▸ **Exercise prompt**
Until the line containing "## Abstract" has been reproduced, keep reproducing each line of the material below exactly, starting with the first.

===============

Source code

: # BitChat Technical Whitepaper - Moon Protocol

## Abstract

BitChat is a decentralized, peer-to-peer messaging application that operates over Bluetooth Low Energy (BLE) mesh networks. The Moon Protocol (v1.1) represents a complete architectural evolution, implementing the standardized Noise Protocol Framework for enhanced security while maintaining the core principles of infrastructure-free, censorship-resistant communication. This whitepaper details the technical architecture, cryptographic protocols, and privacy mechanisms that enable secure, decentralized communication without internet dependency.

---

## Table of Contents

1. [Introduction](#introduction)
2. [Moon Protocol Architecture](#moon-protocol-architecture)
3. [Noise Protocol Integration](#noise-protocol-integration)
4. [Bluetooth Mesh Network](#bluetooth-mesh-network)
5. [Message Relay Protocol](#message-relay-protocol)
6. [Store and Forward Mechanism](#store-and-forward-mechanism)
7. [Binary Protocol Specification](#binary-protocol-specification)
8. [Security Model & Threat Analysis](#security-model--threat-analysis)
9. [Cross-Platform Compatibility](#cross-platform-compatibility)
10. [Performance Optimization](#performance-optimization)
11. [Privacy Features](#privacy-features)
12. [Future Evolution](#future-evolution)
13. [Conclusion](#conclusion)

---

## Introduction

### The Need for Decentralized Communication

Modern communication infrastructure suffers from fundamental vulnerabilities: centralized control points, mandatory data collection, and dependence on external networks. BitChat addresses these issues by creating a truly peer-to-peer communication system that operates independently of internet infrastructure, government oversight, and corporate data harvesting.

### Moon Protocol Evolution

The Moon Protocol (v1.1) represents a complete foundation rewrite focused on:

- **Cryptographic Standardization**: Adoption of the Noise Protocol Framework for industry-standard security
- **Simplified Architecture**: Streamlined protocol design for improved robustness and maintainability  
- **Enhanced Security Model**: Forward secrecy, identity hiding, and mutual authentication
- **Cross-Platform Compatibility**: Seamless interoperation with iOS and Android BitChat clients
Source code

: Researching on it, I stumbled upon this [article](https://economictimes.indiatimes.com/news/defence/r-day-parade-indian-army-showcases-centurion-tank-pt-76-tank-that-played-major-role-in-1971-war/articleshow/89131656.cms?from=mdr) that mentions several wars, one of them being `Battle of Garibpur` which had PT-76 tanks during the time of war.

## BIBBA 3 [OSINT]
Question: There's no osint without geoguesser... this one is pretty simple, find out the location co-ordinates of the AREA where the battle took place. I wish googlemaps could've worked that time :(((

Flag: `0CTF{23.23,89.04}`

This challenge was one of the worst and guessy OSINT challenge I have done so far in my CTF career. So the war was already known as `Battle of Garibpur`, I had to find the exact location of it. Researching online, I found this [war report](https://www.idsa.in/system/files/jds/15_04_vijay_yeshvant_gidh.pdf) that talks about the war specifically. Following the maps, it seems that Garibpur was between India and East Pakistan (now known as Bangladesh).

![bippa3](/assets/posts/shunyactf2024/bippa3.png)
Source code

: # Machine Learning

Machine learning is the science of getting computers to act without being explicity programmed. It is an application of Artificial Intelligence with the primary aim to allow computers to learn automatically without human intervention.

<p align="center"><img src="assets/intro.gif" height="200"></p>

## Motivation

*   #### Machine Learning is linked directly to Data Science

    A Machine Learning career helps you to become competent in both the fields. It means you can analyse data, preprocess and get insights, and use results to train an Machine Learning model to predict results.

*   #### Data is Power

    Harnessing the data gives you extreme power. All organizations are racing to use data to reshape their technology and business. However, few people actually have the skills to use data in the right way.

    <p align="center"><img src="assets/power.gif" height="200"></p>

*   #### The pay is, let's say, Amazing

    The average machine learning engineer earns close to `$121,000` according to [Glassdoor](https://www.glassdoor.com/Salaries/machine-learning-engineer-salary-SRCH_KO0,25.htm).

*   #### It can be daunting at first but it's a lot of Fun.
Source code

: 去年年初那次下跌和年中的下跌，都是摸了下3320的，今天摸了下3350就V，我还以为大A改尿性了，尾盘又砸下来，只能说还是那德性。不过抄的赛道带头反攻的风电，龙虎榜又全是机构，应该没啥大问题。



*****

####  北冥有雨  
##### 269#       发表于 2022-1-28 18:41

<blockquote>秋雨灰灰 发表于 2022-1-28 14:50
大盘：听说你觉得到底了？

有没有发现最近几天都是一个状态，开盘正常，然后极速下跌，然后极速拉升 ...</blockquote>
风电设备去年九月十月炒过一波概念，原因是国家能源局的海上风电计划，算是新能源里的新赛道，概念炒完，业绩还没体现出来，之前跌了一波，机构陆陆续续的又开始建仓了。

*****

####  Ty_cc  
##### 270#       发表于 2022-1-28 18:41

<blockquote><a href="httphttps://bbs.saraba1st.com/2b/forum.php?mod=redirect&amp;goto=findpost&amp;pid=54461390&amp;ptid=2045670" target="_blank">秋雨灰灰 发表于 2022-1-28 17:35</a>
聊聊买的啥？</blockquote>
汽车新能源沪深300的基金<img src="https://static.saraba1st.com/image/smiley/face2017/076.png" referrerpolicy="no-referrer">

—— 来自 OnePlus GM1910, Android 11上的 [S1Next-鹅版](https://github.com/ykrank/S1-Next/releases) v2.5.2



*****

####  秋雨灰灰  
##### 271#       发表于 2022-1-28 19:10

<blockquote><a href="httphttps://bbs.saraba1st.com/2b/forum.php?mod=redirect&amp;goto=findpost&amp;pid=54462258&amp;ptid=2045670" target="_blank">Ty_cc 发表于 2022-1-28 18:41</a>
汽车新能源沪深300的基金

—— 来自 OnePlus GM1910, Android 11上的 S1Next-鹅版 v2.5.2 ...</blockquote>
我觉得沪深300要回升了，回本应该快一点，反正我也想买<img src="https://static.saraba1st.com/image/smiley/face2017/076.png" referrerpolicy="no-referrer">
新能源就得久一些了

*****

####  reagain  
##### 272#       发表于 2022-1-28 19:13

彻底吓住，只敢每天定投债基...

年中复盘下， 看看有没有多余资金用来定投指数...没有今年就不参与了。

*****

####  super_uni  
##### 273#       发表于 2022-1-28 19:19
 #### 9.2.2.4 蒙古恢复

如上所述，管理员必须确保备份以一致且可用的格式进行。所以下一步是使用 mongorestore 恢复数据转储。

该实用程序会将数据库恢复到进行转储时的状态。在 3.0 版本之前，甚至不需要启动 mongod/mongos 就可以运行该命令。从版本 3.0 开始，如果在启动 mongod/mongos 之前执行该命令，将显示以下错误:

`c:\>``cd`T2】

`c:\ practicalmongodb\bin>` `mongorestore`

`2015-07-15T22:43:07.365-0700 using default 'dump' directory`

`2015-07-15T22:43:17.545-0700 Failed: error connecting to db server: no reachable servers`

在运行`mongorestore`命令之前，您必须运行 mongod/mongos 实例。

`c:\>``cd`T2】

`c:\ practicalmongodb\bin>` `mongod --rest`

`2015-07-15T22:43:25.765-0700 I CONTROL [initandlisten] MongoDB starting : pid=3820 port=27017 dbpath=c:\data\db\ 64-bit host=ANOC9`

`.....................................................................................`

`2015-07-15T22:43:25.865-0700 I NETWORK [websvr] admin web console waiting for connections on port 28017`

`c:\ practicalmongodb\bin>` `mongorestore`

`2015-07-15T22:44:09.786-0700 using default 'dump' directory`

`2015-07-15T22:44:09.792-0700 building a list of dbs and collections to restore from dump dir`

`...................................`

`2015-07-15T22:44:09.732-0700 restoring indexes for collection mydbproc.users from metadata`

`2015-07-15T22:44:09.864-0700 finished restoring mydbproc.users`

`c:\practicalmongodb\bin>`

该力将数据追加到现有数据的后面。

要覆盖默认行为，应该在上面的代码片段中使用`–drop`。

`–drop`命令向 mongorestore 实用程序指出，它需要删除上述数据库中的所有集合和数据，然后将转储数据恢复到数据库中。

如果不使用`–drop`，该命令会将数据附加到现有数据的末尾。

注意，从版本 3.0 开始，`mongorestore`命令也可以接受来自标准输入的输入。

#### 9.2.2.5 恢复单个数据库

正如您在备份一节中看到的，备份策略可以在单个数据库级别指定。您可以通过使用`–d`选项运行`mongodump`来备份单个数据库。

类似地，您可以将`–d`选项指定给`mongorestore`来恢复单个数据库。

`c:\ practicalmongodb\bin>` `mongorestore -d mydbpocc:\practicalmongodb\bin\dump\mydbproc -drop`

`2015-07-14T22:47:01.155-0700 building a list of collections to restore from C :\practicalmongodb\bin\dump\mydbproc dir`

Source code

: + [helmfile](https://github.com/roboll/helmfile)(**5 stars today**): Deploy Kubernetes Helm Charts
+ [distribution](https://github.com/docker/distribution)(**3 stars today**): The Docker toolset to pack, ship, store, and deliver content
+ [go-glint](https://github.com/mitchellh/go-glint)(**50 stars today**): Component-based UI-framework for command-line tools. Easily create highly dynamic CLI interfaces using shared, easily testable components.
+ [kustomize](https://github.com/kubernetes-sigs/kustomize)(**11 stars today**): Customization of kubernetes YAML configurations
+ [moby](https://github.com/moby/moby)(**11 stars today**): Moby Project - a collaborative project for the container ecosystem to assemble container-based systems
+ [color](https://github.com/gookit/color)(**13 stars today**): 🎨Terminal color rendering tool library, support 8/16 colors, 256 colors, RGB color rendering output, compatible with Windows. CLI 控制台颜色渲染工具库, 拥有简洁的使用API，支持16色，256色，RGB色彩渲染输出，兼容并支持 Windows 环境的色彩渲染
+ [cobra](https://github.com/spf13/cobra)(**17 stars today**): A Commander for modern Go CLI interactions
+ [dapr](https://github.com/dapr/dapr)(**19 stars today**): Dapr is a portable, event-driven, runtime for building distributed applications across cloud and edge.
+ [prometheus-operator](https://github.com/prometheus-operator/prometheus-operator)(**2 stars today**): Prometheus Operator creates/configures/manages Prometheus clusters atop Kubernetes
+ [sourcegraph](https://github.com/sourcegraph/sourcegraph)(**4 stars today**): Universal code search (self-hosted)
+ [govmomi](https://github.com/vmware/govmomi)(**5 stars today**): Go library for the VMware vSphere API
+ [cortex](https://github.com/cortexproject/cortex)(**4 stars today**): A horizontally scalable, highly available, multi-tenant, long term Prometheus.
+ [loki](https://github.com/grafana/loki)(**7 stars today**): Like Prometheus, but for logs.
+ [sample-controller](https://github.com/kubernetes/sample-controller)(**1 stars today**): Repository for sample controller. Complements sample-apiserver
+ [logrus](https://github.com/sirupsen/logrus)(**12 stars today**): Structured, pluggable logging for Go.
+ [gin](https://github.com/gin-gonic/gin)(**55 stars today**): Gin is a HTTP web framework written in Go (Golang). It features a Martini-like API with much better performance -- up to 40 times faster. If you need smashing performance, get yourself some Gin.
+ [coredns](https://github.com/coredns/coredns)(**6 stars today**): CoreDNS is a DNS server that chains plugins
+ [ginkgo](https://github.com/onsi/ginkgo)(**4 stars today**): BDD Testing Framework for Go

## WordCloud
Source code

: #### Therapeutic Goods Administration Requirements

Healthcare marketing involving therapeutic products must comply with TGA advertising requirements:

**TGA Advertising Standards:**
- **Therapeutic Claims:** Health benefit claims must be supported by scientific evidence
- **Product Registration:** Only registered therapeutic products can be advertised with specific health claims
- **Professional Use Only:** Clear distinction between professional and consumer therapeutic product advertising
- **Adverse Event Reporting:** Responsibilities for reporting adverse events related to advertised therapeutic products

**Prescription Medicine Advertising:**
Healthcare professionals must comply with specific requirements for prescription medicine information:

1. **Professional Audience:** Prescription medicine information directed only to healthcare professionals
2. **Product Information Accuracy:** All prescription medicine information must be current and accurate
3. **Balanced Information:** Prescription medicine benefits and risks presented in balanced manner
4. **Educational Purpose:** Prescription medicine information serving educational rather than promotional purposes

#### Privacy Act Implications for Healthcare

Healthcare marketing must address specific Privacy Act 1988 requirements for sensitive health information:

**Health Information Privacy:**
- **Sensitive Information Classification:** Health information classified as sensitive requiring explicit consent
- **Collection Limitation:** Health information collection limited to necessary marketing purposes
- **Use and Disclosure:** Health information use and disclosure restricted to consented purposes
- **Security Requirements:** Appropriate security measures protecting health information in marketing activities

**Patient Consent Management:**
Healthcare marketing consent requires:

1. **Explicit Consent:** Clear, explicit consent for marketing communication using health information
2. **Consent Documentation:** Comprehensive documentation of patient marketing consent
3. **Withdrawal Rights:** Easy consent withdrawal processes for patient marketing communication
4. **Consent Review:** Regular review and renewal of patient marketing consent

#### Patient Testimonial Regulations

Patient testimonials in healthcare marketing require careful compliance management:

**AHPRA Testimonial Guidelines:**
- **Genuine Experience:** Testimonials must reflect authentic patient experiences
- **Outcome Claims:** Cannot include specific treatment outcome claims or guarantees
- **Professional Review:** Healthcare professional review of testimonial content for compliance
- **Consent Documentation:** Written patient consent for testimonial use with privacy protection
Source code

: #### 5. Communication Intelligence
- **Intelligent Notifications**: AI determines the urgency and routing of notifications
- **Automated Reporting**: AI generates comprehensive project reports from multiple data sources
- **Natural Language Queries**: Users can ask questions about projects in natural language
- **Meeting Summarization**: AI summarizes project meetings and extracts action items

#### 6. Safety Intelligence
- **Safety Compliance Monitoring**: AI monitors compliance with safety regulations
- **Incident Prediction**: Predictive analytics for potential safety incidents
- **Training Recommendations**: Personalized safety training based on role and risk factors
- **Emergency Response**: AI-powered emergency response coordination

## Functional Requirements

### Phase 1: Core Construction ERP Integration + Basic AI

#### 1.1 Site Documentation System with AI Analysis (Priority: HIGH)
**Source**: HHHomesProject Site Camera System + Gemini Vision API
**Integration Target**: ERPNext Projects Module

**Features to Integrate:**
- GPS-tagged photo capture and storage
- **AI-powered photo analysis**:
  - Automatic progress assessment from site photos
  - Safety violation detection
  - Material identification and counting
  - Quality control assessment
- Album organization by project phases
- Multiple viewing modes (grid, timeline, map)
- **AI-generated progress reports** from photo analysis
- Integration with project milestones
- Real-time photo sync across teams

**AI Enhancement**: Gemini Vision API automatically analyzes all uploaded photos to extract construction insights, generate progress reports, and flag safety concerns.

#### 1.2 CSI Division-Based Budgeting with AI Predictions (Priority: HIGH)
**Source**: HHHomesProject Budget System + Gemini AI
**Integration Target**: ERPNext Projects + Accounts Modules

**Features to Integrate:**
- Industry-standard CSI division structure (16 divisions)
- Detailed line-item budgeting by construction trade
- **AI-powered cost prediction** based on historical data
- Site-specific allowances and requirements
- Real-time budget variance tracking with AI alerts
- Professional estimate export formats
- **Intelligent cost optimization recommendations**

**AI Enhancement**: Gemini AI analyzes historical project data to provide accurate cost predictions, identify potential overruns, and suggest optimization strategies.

===============

▸ **Task solution**
Source code

: # BitChat Technical Whitepaper - Moon Protocol

## Abstract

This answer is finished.